● **What this task involves**
Rewrite everything from the line containing "genus: Euptychia" down to the line containing "genus: Calanthe" in the records below, changing "common name" to "vernacular name" and leaving all else unchanged.

● **Supplied material**
[START]

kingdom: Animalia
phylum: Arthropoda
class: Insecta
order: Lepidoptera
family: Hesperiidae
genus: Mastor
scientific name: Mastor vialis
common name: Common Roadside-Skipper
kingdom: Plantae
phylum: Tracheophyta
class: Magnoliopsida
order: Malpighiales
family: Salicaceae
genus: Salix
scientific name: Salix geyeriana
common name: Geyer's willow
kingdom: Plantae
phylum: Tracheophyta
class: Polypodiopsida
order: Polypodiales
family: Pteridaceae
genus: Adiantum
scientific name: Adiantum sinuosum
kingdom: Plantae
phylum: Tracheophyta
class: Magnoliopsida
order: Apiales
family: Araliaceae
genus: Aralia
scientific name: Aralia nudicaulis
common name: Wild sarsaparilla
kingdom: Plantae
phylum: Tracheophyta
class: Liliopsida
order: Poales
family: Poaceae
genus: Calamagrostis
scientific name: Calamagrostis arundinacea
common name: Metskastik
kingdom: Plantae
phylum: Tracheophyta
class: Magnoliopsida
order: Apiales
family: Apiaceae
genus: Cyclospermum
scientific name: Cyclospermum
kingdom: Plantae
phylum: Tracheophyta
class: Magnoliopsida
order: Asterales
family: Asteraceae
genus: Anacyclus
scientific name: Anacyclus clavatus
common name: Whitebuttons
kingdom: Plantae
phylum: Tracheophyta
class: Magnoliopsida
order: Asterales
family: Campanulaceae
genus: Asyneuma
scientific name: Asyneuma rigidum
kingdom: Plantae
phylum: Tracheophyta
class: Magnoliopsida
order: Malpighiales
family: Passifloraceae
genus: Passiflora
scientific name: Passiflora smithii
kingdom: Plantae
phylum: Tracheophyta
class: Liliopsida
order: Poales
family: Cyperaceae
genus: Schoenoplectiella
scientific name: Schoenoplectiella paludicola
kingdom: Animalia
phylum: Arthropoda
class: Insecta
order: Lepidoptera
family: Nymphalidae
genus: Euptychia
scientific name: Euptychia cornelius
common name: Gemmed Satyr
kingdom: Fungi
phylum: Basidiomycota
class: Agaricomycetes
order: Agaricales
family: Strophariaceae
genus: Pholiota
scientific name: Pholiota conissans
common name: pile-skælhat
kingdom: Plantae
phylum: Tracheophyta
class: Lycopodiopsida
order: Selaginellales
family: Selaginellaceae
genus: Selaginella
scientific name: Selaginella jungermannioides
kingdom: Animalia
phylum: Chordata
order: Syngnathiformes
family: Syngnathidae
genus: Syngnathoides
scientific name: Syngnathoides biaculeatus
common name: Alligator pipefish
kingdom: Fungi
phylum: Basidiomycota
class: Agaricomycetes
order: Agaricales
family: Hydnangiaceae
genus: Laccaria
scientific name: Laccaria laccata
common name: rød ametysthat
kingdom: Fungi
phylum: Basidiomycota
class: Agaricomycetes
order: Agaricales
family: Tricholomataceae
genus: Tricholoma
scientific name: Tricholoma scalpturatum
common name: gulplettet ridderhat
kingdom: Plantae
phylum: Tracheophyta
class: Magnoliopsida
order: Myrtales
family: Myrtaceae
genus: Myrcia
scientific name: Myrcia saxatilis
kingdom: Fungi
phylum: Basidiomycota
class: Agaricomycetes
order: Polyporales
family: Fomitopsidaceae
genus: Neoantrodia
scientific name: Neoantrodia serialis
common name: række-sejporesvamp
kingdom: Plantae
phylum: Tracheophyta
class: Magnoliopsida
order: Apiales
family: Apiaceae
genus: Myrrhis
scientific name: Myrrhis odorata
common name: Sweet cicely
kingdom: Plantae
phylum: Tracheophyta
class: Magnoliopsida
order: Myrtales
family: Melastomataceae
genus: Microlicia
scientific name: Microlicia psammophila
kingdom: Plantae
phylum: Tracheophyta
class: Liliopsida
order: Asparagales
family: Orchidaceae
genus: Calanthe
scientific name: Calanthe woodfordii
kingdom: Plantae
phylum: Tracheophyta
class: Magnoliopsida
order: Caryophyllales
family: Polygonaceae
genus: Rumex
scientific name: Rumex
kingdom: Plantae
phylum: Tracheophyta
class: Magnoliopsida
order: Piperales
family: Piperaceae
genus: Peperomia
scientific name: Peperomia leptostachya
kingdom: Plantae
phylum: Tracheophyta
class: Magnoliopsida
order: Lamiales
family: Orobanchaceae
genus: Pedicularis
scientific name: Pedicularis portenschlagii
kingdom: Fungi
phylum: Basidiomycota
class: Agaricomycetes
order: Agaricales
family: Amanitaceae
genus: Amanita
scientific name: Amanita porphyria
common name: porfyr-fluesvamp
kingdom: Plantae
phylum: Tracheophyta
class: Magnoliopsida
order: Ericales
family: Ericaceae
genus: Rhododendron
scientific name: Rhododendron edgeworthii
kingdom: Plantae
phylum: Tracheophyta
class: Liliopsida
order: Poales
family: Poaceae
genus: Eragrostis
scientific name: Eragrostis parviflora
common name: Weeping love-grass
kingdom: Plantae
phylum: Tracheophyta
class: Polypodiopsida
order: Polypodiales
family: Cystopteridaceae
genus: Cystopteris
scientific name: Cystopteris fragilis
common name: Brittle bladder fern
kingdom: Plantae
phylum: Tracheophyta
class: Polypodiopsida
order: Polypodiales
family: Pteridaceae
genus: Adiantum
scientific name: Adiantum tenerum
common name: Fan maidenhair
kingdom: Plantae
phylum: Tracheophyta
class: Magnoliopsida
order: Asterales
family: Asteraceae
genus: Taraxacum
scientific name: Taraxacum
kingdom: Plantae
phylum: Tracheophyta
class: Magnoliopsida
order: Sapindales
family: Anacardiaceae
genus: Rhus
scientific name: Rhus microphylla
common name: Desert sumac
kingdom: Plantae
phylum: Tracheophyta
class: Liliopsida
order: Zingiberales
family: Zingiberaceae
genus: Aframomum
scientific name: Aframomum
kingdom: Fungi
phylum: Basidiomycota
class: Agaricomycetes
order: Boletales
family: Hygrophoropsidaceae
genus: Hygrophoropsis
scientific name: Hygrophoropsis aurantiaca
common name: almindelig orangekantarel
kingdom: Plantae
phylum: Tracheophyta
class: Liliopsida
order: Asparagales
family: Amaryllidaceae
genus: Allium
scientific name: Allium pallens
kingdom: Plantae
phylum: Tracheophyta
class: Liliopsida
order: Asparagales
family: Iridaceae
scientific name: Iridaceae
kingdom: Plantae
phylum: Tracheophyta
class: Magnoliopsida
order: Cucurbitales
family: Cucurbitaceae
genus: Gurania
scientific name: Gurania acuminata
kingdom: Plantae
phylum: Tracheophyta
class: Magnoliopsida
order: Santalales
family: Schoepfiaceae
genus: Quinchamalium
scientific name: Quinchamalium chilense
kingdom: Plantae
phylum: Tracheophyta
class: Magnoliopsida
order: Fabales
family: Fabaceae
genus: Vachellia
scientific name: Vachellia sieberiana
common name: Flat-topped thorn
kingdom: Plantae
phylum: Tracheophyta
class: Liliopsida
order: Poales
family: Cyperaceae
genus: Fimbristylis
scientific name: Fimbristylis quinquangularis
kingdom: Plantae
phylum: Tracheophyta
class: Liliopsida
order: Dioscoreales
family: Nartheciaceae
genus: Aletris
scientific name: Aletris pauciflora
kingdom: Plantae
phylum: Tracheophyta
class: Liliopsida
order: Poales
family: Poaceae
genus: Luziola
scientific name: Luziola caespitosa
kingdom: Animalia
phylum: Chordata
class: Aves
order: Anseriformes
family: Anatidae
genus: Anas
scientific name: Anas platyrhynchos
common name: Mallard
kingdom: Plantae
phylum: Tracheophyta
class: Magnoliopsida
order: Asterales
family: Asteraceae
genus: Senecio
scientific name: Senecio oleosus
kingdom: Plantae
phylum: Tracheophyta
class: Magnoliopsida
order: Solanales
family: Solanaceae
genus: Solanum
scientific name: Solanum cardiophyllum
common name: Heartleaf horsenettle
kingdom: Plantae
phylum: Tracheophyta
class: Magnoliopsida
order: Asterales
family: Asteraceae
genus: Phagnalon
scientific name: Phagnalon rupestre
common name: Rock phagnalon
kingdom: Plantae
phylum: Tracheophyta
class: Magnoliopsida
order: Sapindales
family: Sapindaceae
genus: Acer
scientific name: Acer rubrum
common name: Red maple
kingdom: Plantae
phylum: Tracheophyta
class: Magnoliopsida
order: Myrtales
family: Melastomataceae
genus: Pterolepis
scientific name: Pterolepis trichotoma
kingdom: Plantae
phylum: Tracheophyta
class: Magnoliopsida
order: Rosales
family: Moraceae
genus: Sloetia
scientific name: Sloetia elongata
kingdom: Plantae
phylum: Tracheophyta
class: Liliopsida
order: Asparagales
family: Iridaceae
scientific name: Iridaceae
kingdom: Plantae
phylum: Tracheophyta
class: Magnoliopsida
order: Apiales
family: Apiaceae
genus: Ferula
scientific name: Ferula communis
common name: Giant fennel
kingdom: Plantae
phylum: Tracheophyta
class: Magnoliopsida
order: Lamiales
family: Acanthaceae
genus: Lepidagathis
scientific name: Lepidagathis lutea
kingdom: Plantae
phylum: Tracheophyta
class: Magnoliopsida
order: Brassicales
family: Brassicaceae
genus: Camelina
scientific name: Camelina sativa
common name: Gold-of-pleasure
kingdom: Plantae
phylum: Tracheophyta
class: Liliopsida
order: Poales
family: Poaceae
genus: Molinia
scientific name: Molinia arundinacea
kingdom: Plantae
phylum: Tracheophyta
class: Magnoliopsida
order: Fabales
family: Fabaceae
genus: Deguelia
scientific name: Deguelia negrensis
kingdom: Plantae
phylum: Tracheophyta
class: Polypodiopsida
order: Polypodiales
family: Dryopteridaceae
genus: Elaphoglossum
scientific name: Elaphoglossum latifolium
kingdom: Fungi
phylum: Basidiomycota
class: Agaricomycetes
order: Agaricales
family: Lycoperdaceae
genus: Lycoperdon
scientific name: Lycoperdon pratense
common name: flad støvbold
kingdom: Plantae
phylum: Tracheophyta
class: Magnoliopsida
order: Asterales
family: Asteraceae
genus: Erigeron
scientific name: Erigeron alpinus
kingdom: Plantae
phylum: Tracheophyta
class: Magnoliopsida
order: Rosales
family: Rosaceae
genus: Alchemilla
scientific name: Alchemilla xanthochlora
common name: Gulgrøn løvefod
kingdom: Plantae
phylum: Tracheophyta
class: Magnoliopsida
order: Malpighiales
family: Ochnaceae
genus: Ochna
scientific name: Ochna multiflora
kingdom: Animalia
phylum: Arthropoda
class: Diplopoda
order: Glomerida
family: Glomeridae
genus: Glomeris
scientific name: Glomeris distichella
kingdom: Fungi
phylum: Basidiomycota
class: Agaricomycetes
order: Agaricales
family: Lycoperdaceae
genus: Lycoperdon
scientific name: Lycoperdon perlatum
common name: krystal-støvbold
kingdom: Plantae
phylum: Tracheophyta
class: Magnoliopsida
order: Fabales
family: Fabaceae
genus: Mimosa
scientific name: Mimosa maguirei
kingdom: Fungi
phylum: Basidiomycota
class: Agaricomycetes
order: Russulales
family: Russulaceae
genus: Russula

[END]

● **Output below**
genus: Euptychia
scientific name: Euptychia cornelius
vernacular name: Gemmed Satyr
kingdom: Fungi
phylum: Basidiomycota
class: Agaricomycetes
order: Agaricales
family: Strophariaceae
genus: Pholiota
scientific name: Pholiota conissans
vernacular name: pile-skælhat
kingdom: Plantae
phylum: Tracheophyta
class: Lycopodiopsida
order: Selaginellales
family: Selaginellaceae
genus: Selaginella
scientific name: Selaginella jungermannioides
kingdom: Animalia
phylum: Chordata
order: Syngnathiformes
family: Syngnathidae
genus: Syngnathoides
scientific name: Syngnathoides biaculeatus
vernacular name: Alligator pipefish
kingdom: Fungi
phylum: Basidiomycota
class: Agaricomycetes
order: Agaricales
family: Hydnangiaceae
genus: Laccaria
scientific name: Laccaria laccata
vernacular name: rød ametysthat
kingdom: Fungi
phylum: Basidiomycota
class: Agaricomycetes
order: Agaricales
family: Tricholomataceae
genus: Tricholoma
scientific name: Tricholoma scalpturatum
vernacular name: gulplettet ridderhat
kingdom: Plantae
phylum: Tracheophyta
class: Magnoliopsida
order: Myrtales
family: Myrtaceae
genus: Myrcia
scientific name: Myrcia saxatilis
kingdom: Fungi
phylum: Basidiomycota
class: Agaricomycetes
order: Polyporales
family: Fomitopsidaceae
genus: Neoantrodia
scientific name: Neoantrodia serialis
vernacular name: række-sejporesvamp
kingdom: Plantae
phylum: Tracheophyta
class: Magnoliopsida
order: Apiales
family: Apiaceae
genus: Myrrhis
scientific name: Myrrhis odorata
vernacular name: Sweet cicely
kingdom: Plantae
phylum: Tracheophyta
class: Magnoliopsida
order: Myrtales
family: Melastomataceae
genus: Microlicia
scientific name: Microlicia psammophila
kingdom: Plantae
phylum: Tracheophyta
class: Liliopsida
order: Asparagales
family: Orchidaceae
genus: Calanthe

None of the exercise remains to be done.